JOHN KNOX'S HOUSE.
After that you may visit the John Knox house if you will, and read for your edification its motto. "Lyfe God aboune al and yi nicht-bour as yi Self," and buy a book or two in its book shop. I took particular pleasure in buying a girlish picture of Mary Queen, and a book of the poems of Robert Fergusson, neither of which would have pleasured John.
After that you may look at the "I. K." in the pavement, and realize that Dr. Johnson's wish for Knox has been fulfilled—"I hope in the highway."
After that you may look on the heart stamped in the pavement near St. Giles, where once stood the Heart of Midlothian, the Old Tolbooth.
There is only one other memory of High Street and of Scotland that for me equals that of Mary. It is Montrose. Up the Canongate comes the rumbling of a tumbril, like the French Revolution. And out of the high lands there look the hundreds of Covenanting folk, triumphant for the moment. And on the balcony of Moray House, within which the marriage of Lady Mary Stewart to the Marquis of Lorne has just been celebrated, there stands the wedding party, and among them the Earl of Argyle. Up the street comes the cart. And within it clad like a bridegroom—"fyne scarlet coat to his knee, trimmed with silver galoons, lined with taffeta, roses in his shoon, and stockings of incarnet silk"—stands the Marquis of Montrose, the loyalest Scotsman that ever lived.
After the field of Kylsyth, after the field of Philipshaugh, and the flight to the North and the betrayal, he has been brought back to Edinburgh, to a swift and covenanting sentence, and to death at the Tron.
His eyes meet proudly those of Argyle who has deserted his king and who thinks to stand in with the Covenant and with the future. It is the eyes of Argyle which drop. And Montrose goes on.

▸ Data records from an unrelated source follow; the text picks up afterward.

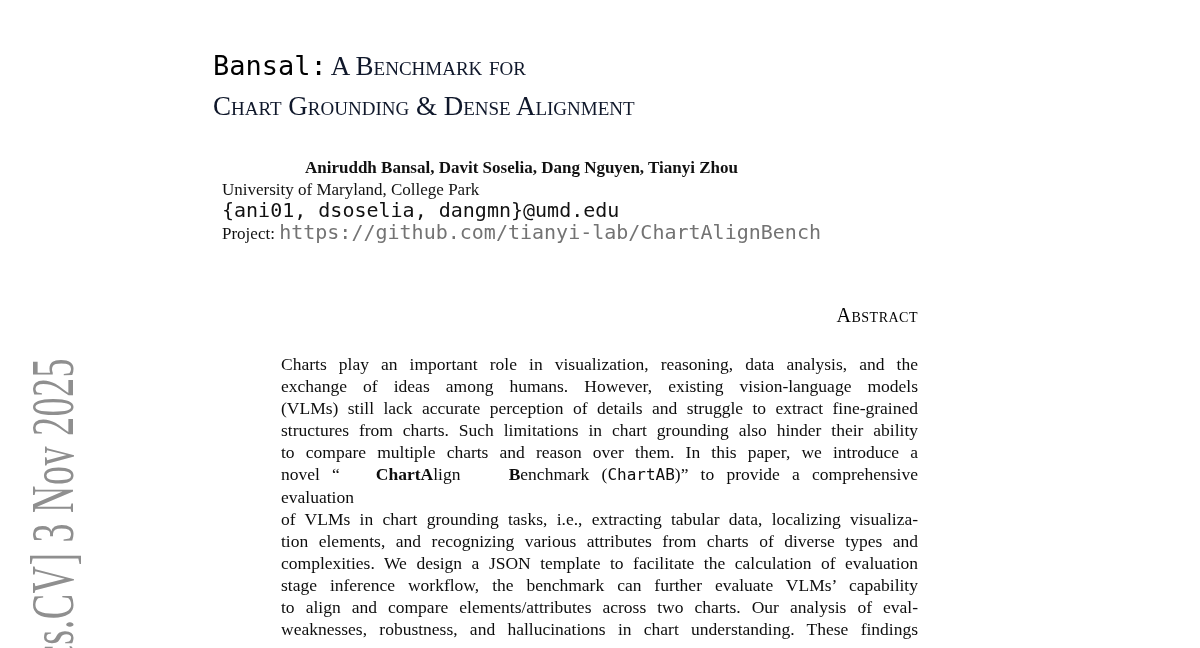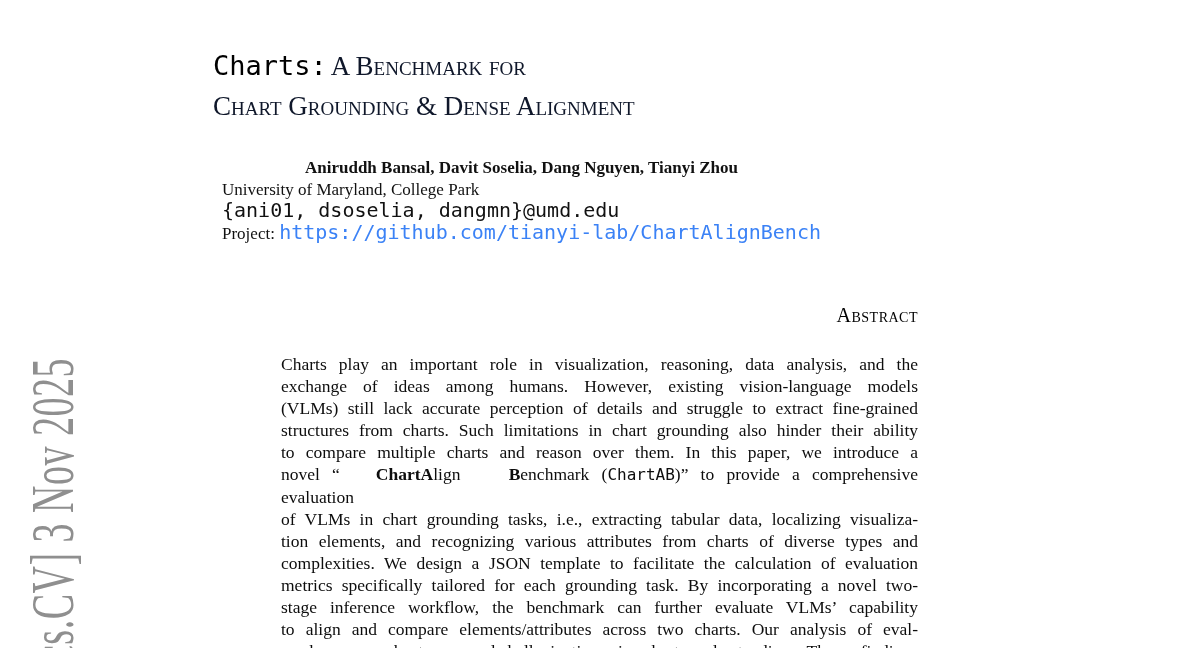--- a/index.html
+++ b/index.html
@@ -51,7 +51,7 @@
   <div class="watermark">cs.CV]  3 Nov 2025</div>
 
   <div class="title-block">
-    <div><span class="title-mono">Charts:</span> <span class="title-sc">A Benchmark for</span></div>
+    <div><span class="title-mono">Bansal:</span> <span class="title-sc">A Benchmark for</span></div>
     <div><span class="title-sc">Chart Grounding &amp; Dense Alignment</span></div>
   </div>
 

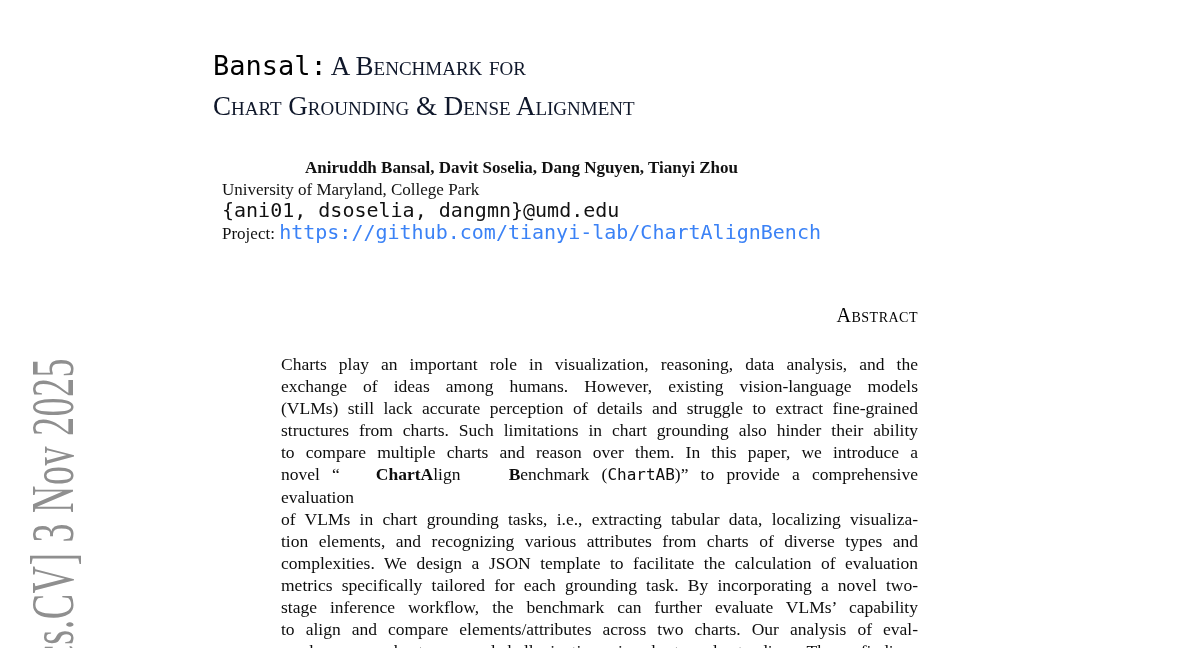--- a/index.html
+++ b/index.html
@@ -30,7 +30,7 @@
                   font-size: 17px; line-height: 21.5px; white-space: nowrap; }
   .author-names { font-weight: bold; text-align: center; }
   .mono-sm { font-family: "DejaVu Sans Mono", monospace; font-size: 20px; }
-  .project-link { color: #3b82f6; text-decoration: none; }
+  .project-link { color: #737373; text-decoration: none; }
 
   
   .abstract-heading { position: absolute; left: 281px; top: 304px; width: 637px;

His head is on the picket of the Netherbow Port. His four quarters are sent to the four corners of the kingdom, Glasgow, Perth, Aberdeen, Inverness.
But the end is not yet. The tables turn, as they turned so often in those unstable times. It is Argyle who goes to the scaffold. Charles is king, the Second Charles. There is an edict. The body of Montrose is dug up out of the Boroughmoor. It is buried in Holyrood. The four quarters are reassembled from Glasgow and Perth and Aberdeen and Inverness. A procession fairly royal moves from Holyrood to St. Giles. At the Netherbow it pauses. The head is taken down from the pike. The body of Montrose is whole again. An honourable burial takes place in the cathedral sanctuary.